Yang Zhao, He Lu, Ren Manli, Lu Yizhou, Meng Huanyu, Yin Dou, Chen Sheng, Zhou Qinming
Department of Neurology, Ruijin Hospital, Shanghai Jiaotong University School of Medicine, Shanghai 200240, China.
Institute of Neurology, Shanghai Jiaotong University, Shanghai 200240, China.
Brain Sci. 2022 Aug 8;12(8):1053. doi: 10.3390/brainsci12081053.
Paraneoplastic amyotrophic lateral sclerosis (ALS) is a rare and special type of ALS. The pathogenesis, clinical presentation, treatment and prognosis remain poorly understood. We herein presented three cases of paraneoplastic ALS. In case 1, we first reported an ALS patient with the positive serum antibodies against both Sry-like high mobility group box 1 (SOX1) and glutamic acid decarboxylase 65 (GAD65). However, immunotherapy did not improve his neurological symptoms. We also reported two ALS patients with renal clear cell carcinoma and chronic myelogenous leukemia.
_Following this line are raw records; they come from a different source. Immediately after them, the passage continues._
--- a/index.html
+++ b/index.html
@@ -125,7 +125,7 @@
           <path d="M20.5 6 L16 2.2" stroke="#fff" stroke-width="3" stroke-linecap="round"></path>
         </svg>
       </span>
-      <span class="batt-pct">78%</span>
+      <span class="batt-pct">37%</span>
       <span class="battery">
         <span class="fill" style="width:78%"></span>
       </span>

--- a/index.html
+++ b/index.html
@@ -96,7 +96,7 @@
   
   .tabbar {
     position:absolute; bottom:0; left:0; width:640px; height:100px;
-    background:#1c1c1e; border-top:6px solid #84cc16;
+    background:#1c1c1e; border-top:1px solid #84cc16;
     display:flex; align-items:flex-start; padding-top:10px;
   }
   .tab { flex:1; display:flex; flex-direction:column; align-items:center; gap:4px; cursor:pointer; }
No positive paraneoplastic antibodies were detected in either the serum or the cerebrospinal fluid of the two patients, and their clinical symptoms progressed slowly after tumor treatment. The three cases enriched the existing case pool of this rare disorder. In addition, we have comprehensively reviewed the literature of paraneoplastic ALS. The clinical features, treatment effect and prognosis were summarized to broaden our understanding of paraneoplastic ALS.
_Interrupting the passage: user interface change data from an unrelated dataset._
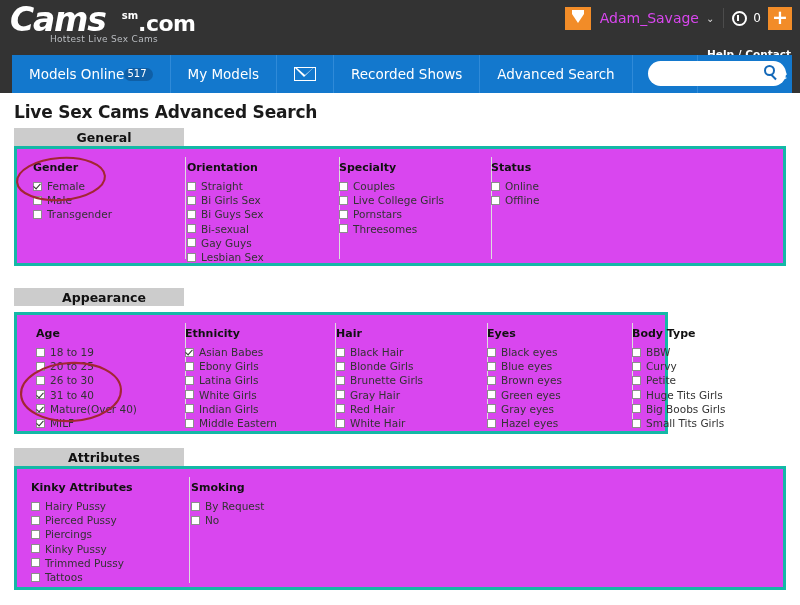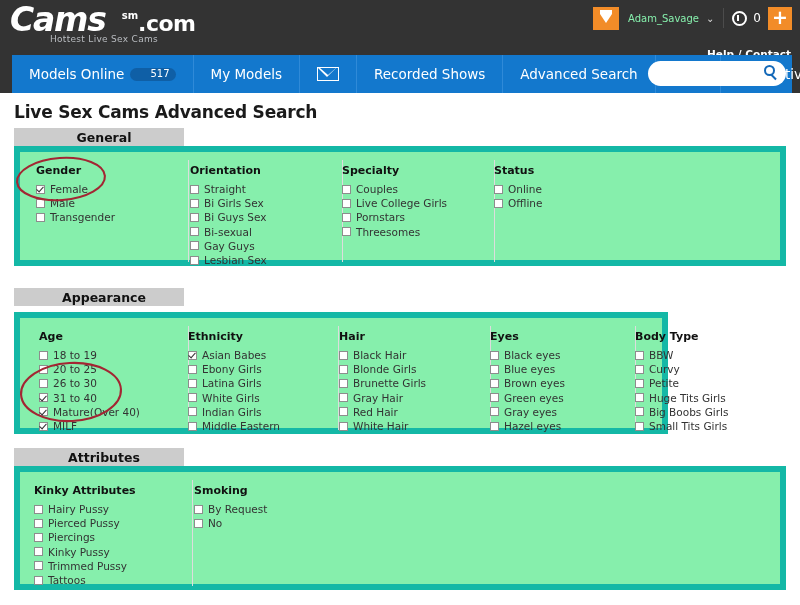--- a/index.html
+++ b/index.html
@@ -84,8 +84,8 @@
     background: #ffffff;
   }
   .uname {
-    color: #86efac;
-    font-size: 10px;
+    color: #d946ef;
+    font-size: 14px;
     padding: 0 7px 0 9px;
     white-space: nowrap;
     font-family: "DejaVu Sans", sans-serif;

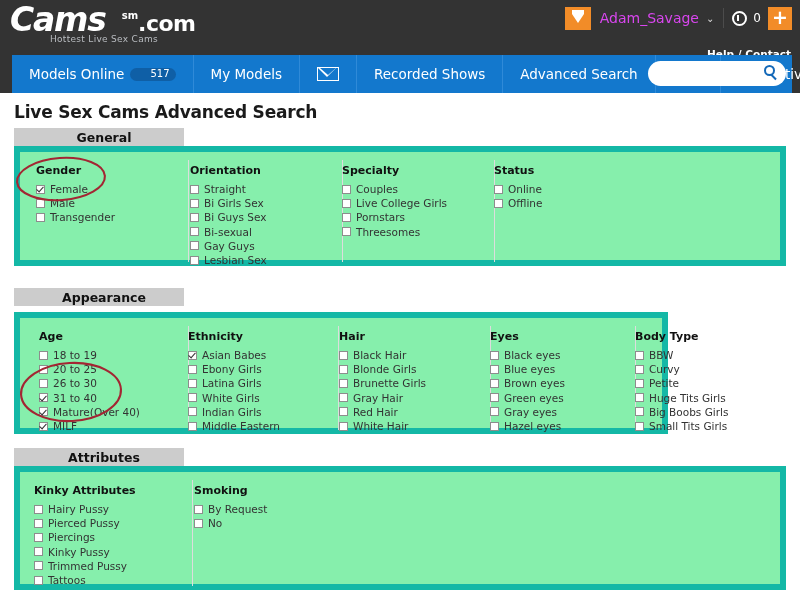--- a/index.html
+++ b/index.html
@@ -160,8 +160,7 @@
     color: #ffffff;
     font-size: 10px;
     border-radius: 8px;
-    padding: 1px 6px 2px 20px;
-    margin-left: 6px;
+    padding: 1px 6px 2px 3px;
     line-height: 1;
   }
   .env-icon {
副肿瘤性肌萎缩侧索硬化症(ALS)是一种罕见且特殊类型的ALS。其发病机制、临床表现、治疗及预后仍知之甚少。我们在此报告3例副肿瘤性ALS病例。在病例1中,我们首次报道了1例血清抗性别决定区Y盒蛋白1(SOX1)和谷氨酸脱羧酶65(GAD65)抗体均呈阳性的ALS患者。然而,免疫治疗并未改善其神经症状。我们还报告了2例分别患有肾透明细胞癌和慢性粒细胞白血病的ALS患者。这2例患者的血清和脑脊液中均未检测到阳性副肿瘤抗体,且在肿瘤治疗后其临床症状进展缓慢。这3例病例丰富了这种罕见疾病现有的病例库。此外,我们全面回顾了副肿瘤性ALS的文献。总结了其临床特征、治疗效果及预后,以拓宽我们对副肿瘤性ALS的认识。